Back to that caricature of the Tristano school as unduly rational. It’s understandable in a sense: we occasionally hear stories of Tristano practice regimes, such as learning to play a particular phrase beginning variously on each quaver within the bar. But it’s important not to underplay a very dream-like quality to some of the music. Think of the airiness of Konitz’s tone; think of the feeling of textural spaciousness when tenor and alto play those heads at the octave; think of the giddy yet nevertheless completely relaxed rhythmic contortions of those melodies; think of the way those heads realise the sound of surprise, whilst almost always tracking among the most standard of standard sets of chord changes; think of how the time seems warped by tunes taken really quite up-tempo nevertheless feeling lazy, and at slower tempi, of the improbable numbers of notes crammed into beats or across groups of beats.

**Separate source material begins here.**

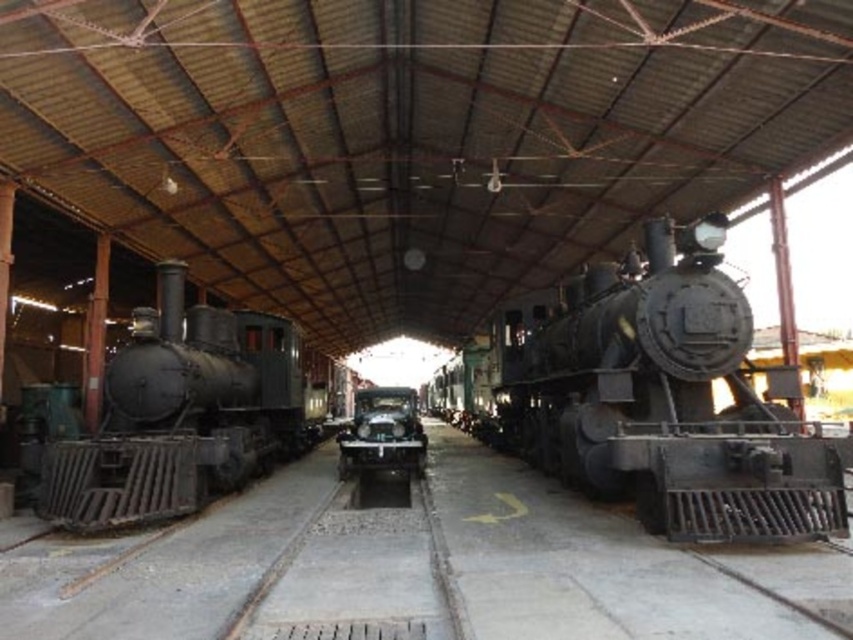
Is matte black locomotive at left above shiny silver car at center?

Yes, matte black locomotive at left is above shiny silver car at center.

Where is `matte black locomotive at left`? This screenshot has height=640, width=853. matte black locomotive at left is located at coordinates (184, 413).

Locate an element on the screen. Image resolution: width=853 pixels, height=640 pixels. matte black locomotive at left is located at coordinates (184, 413).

The reed players here, Moore and Vida, are absolutely their own men, but especially when on alto and tenor respectively, definitely recall Konitz (lighter, airier) and Marsh (light, but with an occasional thicker, throatier undercurrent); a sense heightened by their rapport, which is now far more developed than on the 1997 session. Their playing also displays the influence of Konitz and Marsh on Braxton the saxophonist (especially tonally, and in the melodic contours) as well as of Braxton’s distinctive take on the language (in particular, through his very personal way with saxophone articulation). But as multi-instrumentalists, they also have the wherewithal to take us deeper into the surreal and dreamlike than we go on the original recordings: consider the wonderful way our perceptions are distorted when we hear what our brain has logged from the original soundworld as something which would probably be played on alto and tenor instead as a line shared by an alto and a bass saxophone (as on the trio take of Ice Cream Konitz, the final track in the set) or by baritone and contrabass saxophone (as on the marvellously brawling trio rendition of Lennie Bird, where the bass is effectively walking in the tessitura between the two horns; listen out also for the none-too-obvious final minute of the performance, which ends up with duetting soprano and sopranino saxophones).

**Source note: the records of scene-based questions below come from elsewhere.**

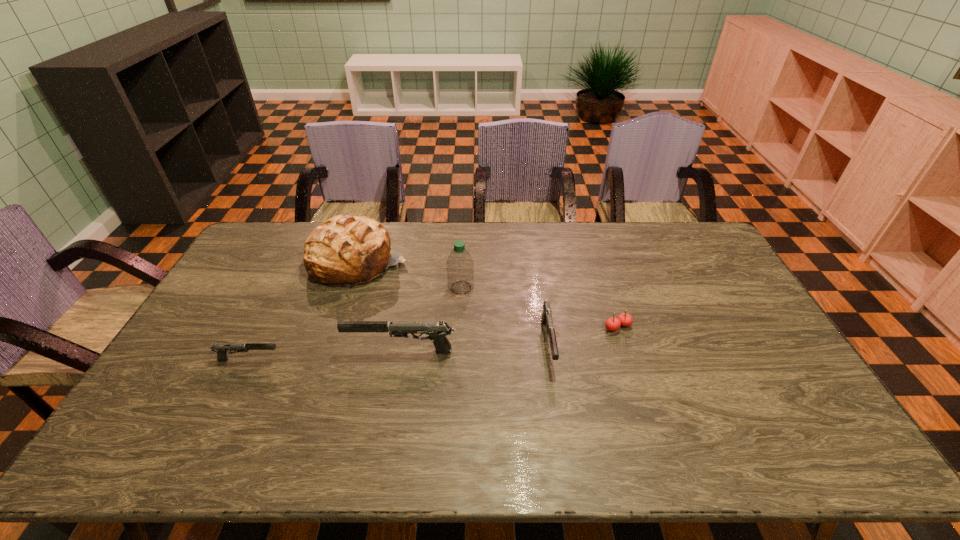
Identify the location of free space between the water bottle and the tallest gun. The image size is (960, 540). (431, 320).

Locate an element on the screen. The image size is (960, 540). vacant space in between the leftmost gun and the rightmost gun is located at coordinates (398, 352).

Find the location of a particular element. The width and height of the screenshot is (960, 540). object that ranks as the second closest to the shortest gun is located at coordinates (344, 251).

This screenshot has width=960, height=540. I want to click on object that is the second closest to the fourth tallest object, so click(460, 267).

Select which gun is the third closest to the bread. Please provide its 2D coordinates. Your answer should be formatted as a tuple, i.e. [(x, y)], where the tuple contains the x and y coordinates of a point satisfying the conditions above.

[(546, 317)]

Locate which gun is the third closest to the bread. Please provide its 2D coordinates. Your answer should be formatted as a tuple, i.e. [(x, y)], where the tuple contains the x and y coordinates of a point satisfying the conditions above.

[(546, 317)]

I want to click on blank space that satisfies the following two spatial constraints: 1. at the muzzle end of the rightmost gun; 2. at the muzzle end of the tallest gun, so click(x=549, y=352).

I want to click on vacant space that satisfies the following two spatial constraints: 1. at the muzzle end of the second object from right to left; 2. at the muzzle end of the leftmost gun, so click(x=551, y=360).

If this is as though things have been pitch-shifted, we are also gently disorientated by time-shifting: the quintet will often play the material at subtly different speeds than the familiar older recordings. Again, it’s very true that those recordings themselves were perfectly capable of doing ‘woozy’ (take something like No Figs), but listen to the weirder-because-it’s-so-subtle effect here of playing a tune such as Wow that little bit slower than we’re used to hearing it.
One final reflection: we refer a lot to the Tristano ‘school’; and although there’s no need to define it, we (think we) know it when we hear it. Although recently retired, Braxton was a long-time teacher too, at the likes of Mills College, and most recently, Wesleyan. How can we identify ‘school of Braxton’? I don’t think we necessarily know it when we hear it – consider the very different music made as bandleaders by former students of his such as Mary Halvorson and Tyshawn Sorey (none of this is even to mention the countless musicians whom he has mentored ‘on the stand’, outside the academy). But this points to another crucial aspect of Braxton’s contribution to creativity, and one also borne out in the nature of this particular box set: the message is to take all the lessons you can, but ultimately, to do it your own way.